The studio bought the first advertising spot ever sold by the ephemeral messaging service over the weekend — a 20-second trailer for the horror movie “Ouija” — and Universal vice president of digital marketing Doug Neil said the views were “in the millions.”
Neil said final figures weren’t available, but early returns confirm that Snapchat advertising is an effective way to reach young people. Although Snapchat ads are not targeted, most of the people using the network are in the coveted millennial category.
“We believe that the demographic for the film is in the crosshairs for Snapchat,” Neil told Marketing Land in a telephone interview tonight. “It was the right platform for us to work with.”

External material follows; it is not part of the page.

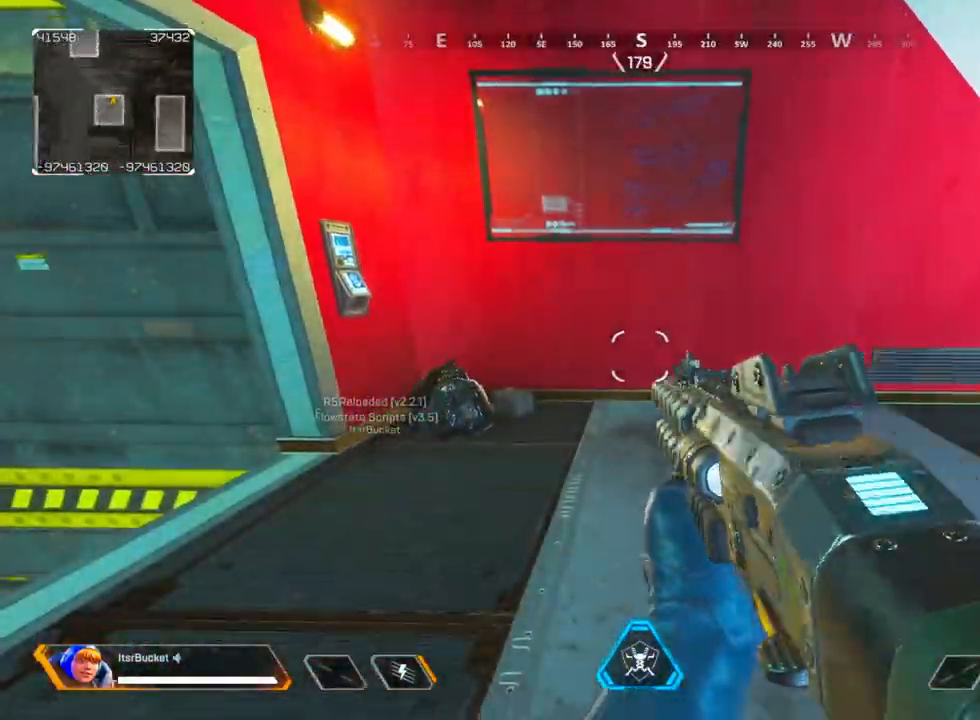
{"keys": ["a", "w"], "mouse": [], "events": [[50, "v", "up"], [100, "w", "down"], [150, "e", "up"], [200, "a", "down"]]}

There was some blowback on Twitter from Snapchat users — Snapchat’s blog post announcing the new ad initiative warned that “it’s going to feel a little weird at first.” Neil said that he believes Snapchat users will grow accustomed to ads.
The studio also has had success with organic marketing on Snapchat, most notably for “Pitch Perfect 2,” Neil said, but it doesn’t have a Ouija movie Snapchat account. Since the movie is a new franchise, Universal was looking for maximum reach, something promised by Snapchat’s new ad product, whereas organic content is served only to followers of an account. The ad showed up Saturday afternoon in the “Recent Updates” section for all U.S. Snapchat users and remained viewable for 24 hours.
Then it was gone, at least from Snapchat. It was captured and republished elsewhere, including this animated GIF and this YouTube video:
Neil said the studio doesn’t worry that the ad doesn’t persist on the Snapchat network because it’s so engaging. Those who wanted to view it had to press — and hold — the video in the app.
“It was a lean-in experience,” Neil said. “The people who watched the ad were ones that pressed to play so they were focused on actually viewing the content. As it turns out there were a number of people who screen captured it and it’s actually moved beyond the Snapchat window. But our goal was to get exposure in Snapchat and that was accomplished.”